Teju Cole on travelling from Amman to Ramallah for the Palestine Festival of Literature.
“Monday
How does one write about this place? Every sentence is open to dispute. Every place name objected to by someone. Every barely stated fact seems familiar already, at once tiresome and necessary. Whatever is written is examined not only for what it includes but for what it leaves out: have we acknowledged the horror of the Holocaust? The perfidy of the Palestinian Authority? The callousness of Hamas? Under these conditions, the dispossessed – I will leave aside all caveats and plainly state that the Palestinians are the dispossessed – have to spend their entire lives negotiating what should not be matters for negotiation at all: freedom of movement, the right to self-determination, equal protection under the law.

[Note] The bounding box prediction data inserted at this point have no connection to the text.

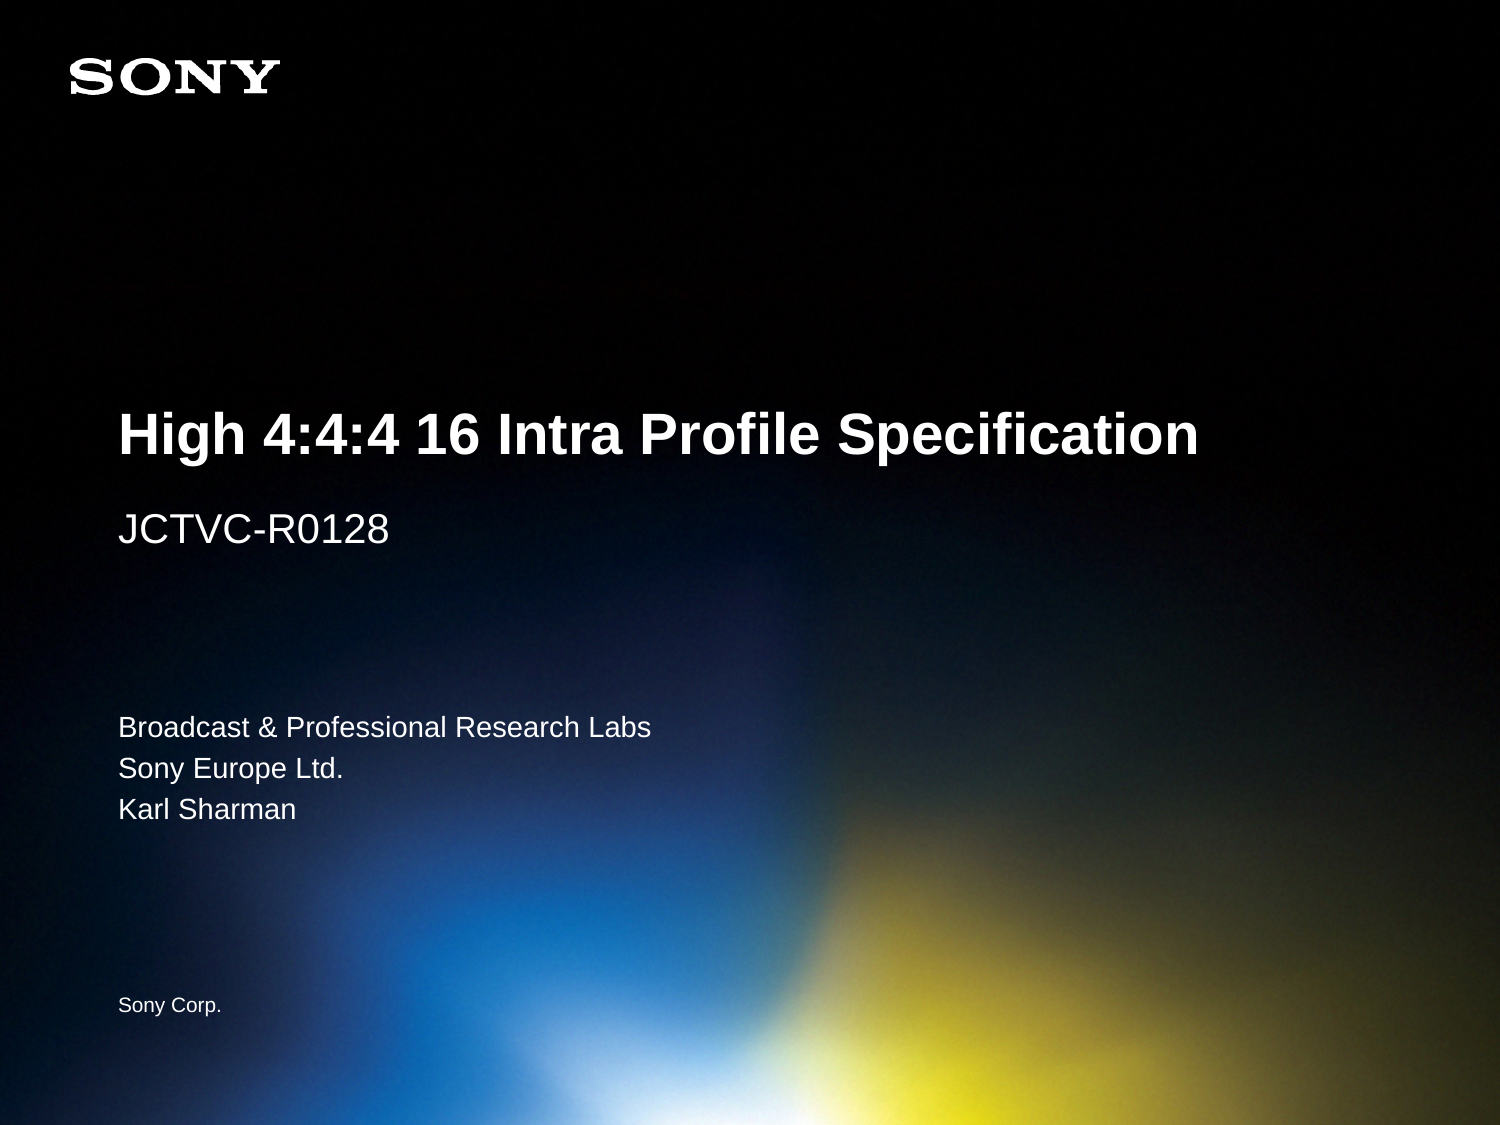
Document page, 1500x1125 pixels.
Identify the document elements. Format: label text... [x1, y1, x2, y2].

picture [0, 0, 1500, 1125]
list Broadcast & Professional Research Labs Sony Europe Ltd. Karl Sharman [118, 708, 1382, 868]
list Sony Corp. [118, 992, 1382, 1052]
title High 4:4:4 16 Intra Profile Specification [118, 234, 1425, 467]
subtitle JCTVC-R0128 [118, 501, 1382, 573]
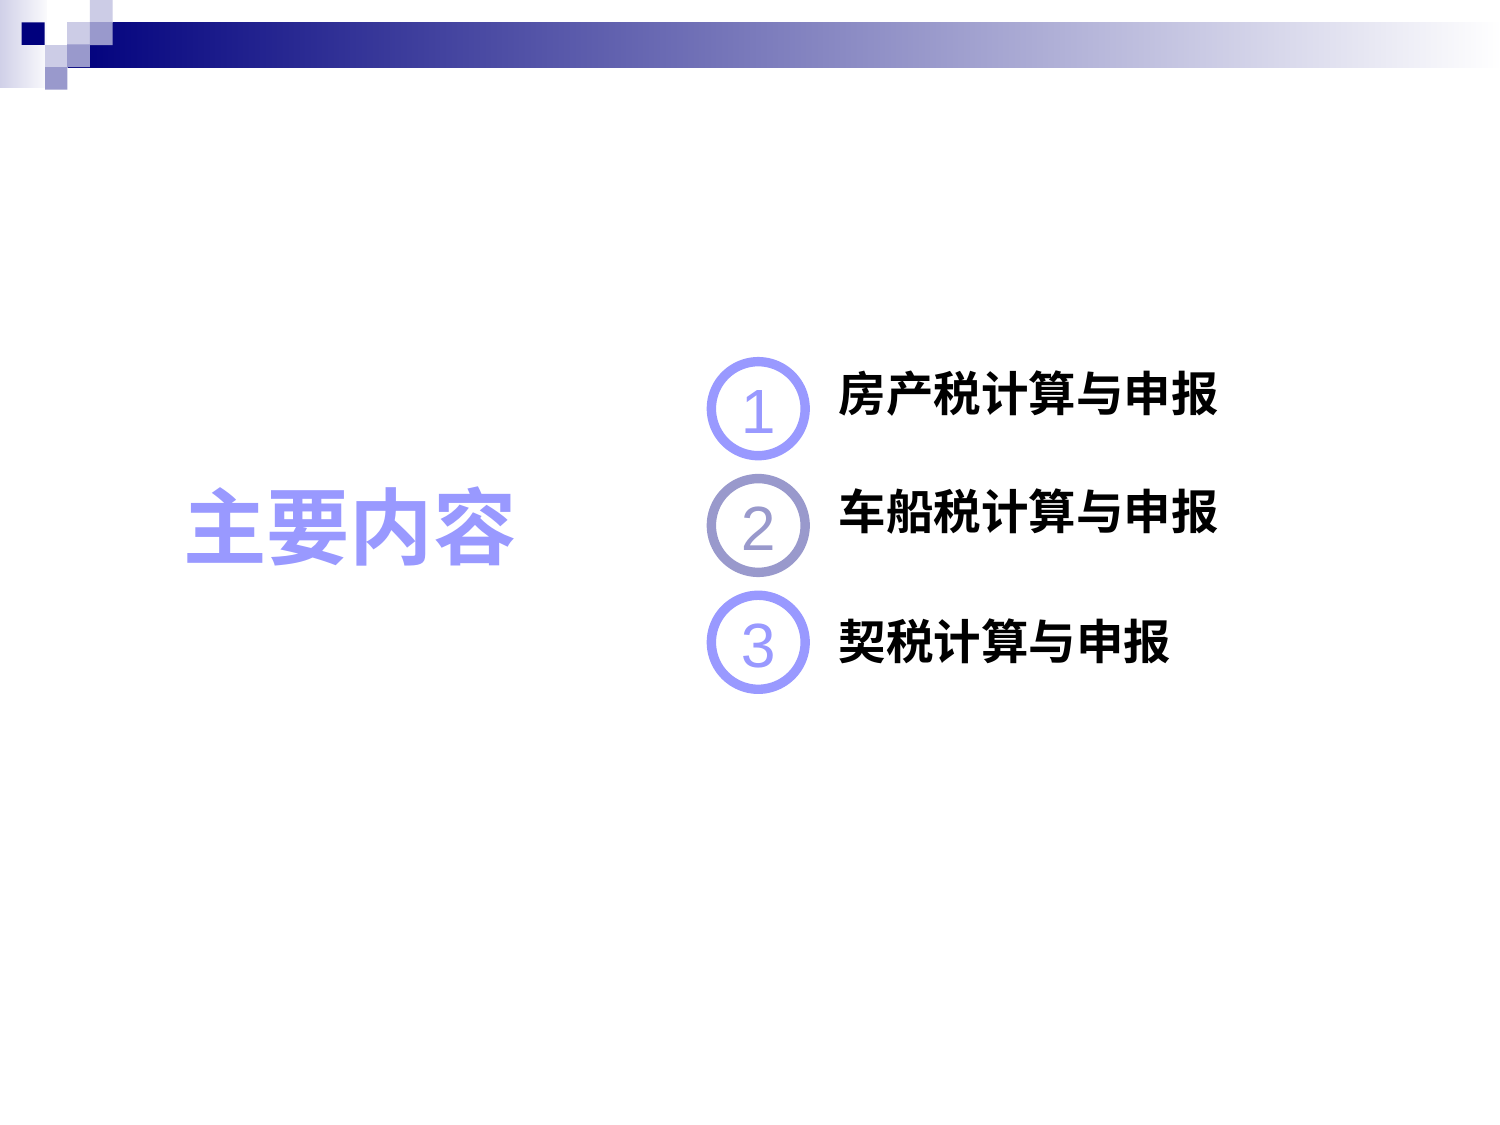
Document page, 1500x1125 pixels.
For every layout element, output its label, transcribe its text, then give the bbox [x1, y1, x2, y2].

text_box 主要内容 [182, 475, 518, 576]
text_box 车船税计算与申报 [838, 481, 1321, 564]
text_box 3 [711, 595, 806, 690]
text_box 契税计算与申报 [838, 612, 1248, 670]
text_box 房产税计算与申报 [838, 363, 1226, 446]
text_box 2 [711, 478, 806, 573]
text_box 1 [711, 361, 806, 456]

The Augusta Victoria Hospital, on Mount Scopus, is one of the better hospitals available to Palestinians. It is easy for those in East Jerusalem to get to. For those living in the West Bank, a permit is needed, and usually one isn’t issued unless there’s urgent need: for radiation therapy, for instance, or dialysis. Dr Tawfiq Nasser, who runs the hospital, tells us about a man from Gaza who had the wrong ID and thus for eight years couldn’t see his son, whose ID was similarly restrictive. The man was diagnosed with cancer and finally got a permit to enter Jerusalem. He went to see his son in the West Bank, spent three weeks with him, came back to the hospital for one week of chemotherapy, and returned to Gaza and died.”